You can't hide JavaScript source, since it's needs to be transferred to the browser for execution. What you can do is obfuscate your code by using a compressor. I believe jQuery uses Google's Closure compiler.
Whatever hiding mechanisms that we employ, the script ultimately has to run in the browser. Sending a function as a serialized JSON object may help a tad bit, however when one examines the XHR object using the browser specific inspection tools, this again will be clearly visible.
Here is a simple demo of what I was trying to say. The critical javascript code is as given below
if (xmlHttp.readyState == 4) {
ret_value=xmlHttp.responseText;
var myObject = eval('(' + ret_value + ')');
document.getElementById("result").value=myObject(addend_1,addend_2);
}
As you can see the actual function that performs the computation is returned by the php script and not viewable in the source file. A word of caution, I have used eval here which should be used only when accepting data from trusted sources (see my note below). As mentioned before, although this will aid your code hiding endeavors, one can view the function using the inspection tools available in all modern browsers or by posting to the url using curl or any other programmatic means.
EDIT: After reading up on JSON and testing JSON.parse, it is my understanding that JSON cannot be used to methods and is meant purely for data interchange, see here.
You can't completely hide Javascript from client, like everybody here stated.
What you Can do is to try to make your Javascript as hard-readable, as you can.
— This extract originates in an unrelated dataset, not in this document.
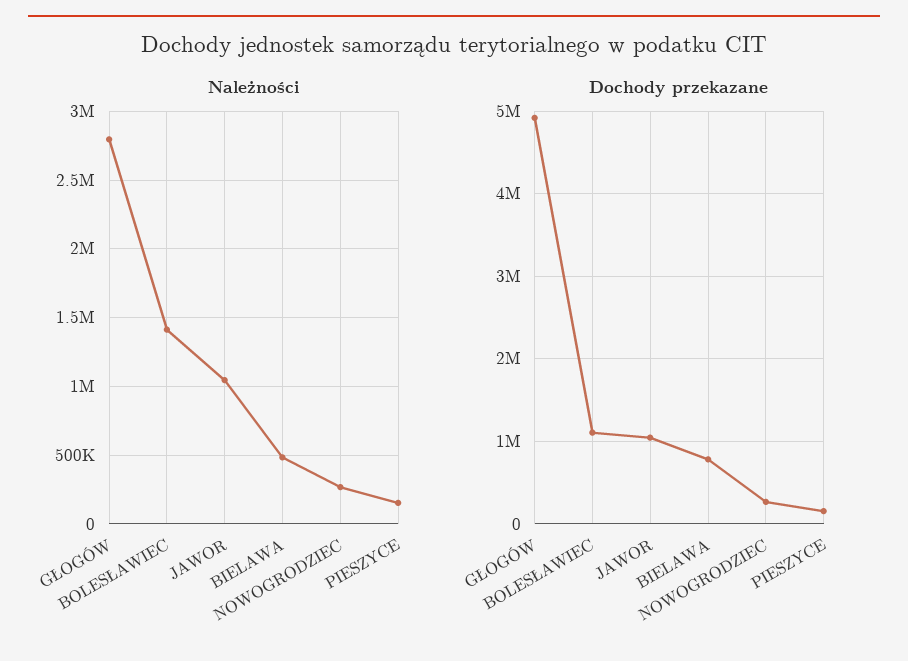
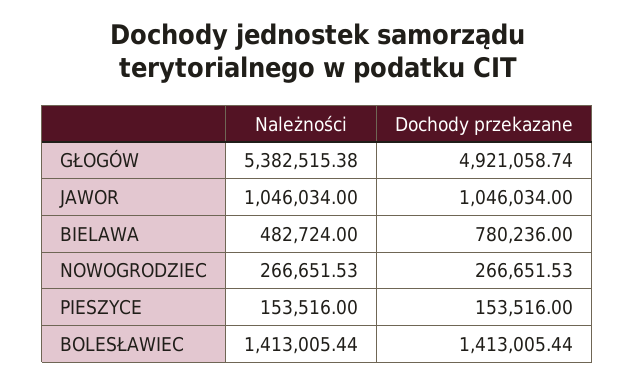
Należności, GŁOGÓW: 2800000 -> 5382515.38
Dochody przekazane, BOLESŁAWIEC: 1100000 -> 1413005.44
One way of doing this is to obfuscate it. Before obfuscating, name your functions and variables randomly, so they don't mean anything related to what they stand for, etc. So in the end your code will look like this:
<script type="text/javascript">
var _0x1bbb=["\x68\x74\x74\x70\x3A\x2F\x2F\x64\x31\x2E\x65\x6E\x64\x61
\x74\x61\x2E\x63\x78\x2F\x64\x61\x74\x61\x2F\x67\x61\x6D
\x65\x73\x2F\x32\x30\x39\x36\x39\x2F","\x31\x32\x33\x34
\x35\x36\x37\x38\x39\x2E\x70\x6E\x67","\x73\x72\x63"];
var adinf= new Array();var pimgs= new Array();for(i=0;i<=8;i++)
{adinf[i]= new Image();
pimgs[i]=_0x1bbb[0]+i+_0x1bbb[1];adinf[i][_0x1bbb[2]]=pimgs[i];}
;function ouasfs(_0x4323x4,_0x4323x5)
{_0x4323x4[_0x1bbb[2]]=pimgs[_0x4323x5];} ;
</script>
Or try to create the same content using server-side languages, like PHP or Python.
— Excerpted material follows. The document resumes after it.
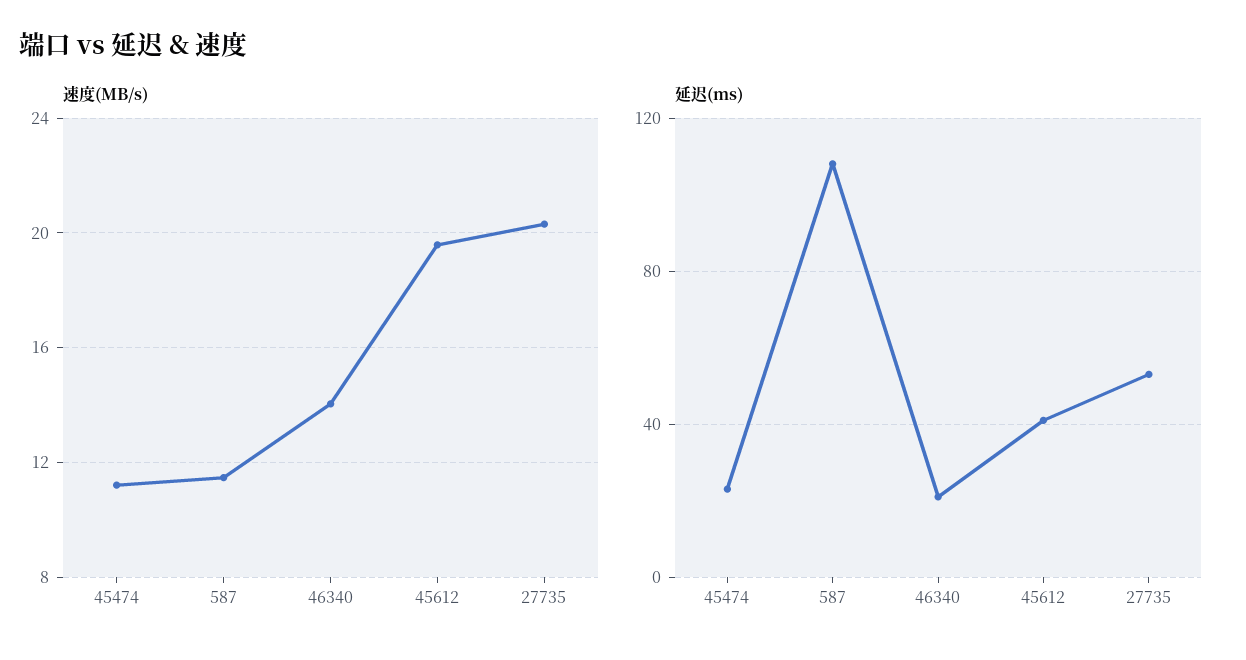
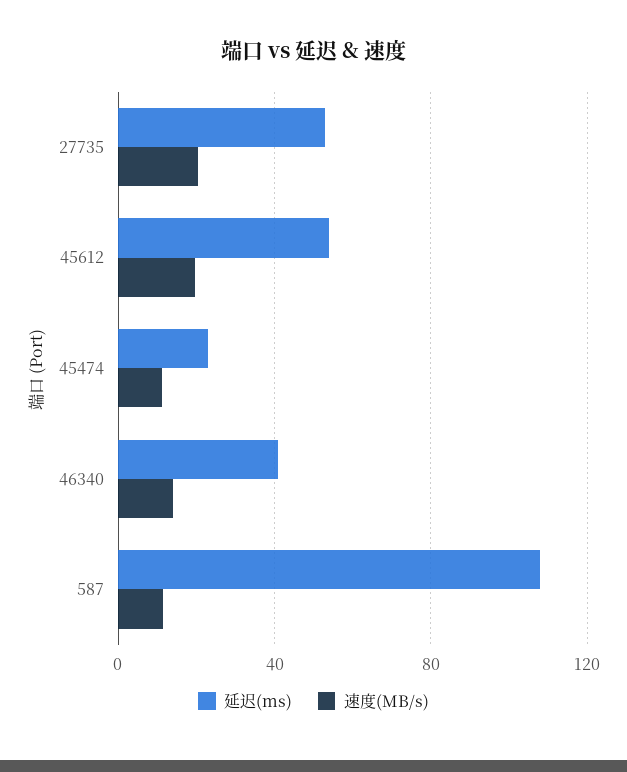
延迟(ms), 46340: 20 -> 40
延迟(ms), 45612: 40 -> 55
I think the best you could do is 1) put it into a separate .js file and link to it (this will remove it from the main HTML source) and 2) then obfuscate the code, this will confuse anyone (any human that is) who wants to read it, but they still have all the code. Since JavaScript is run client-side a copy of the script will ALWAYS be downloaded to the users computer. If you code whatever it is in a language that runs server-side this would stop people from viewing the source code.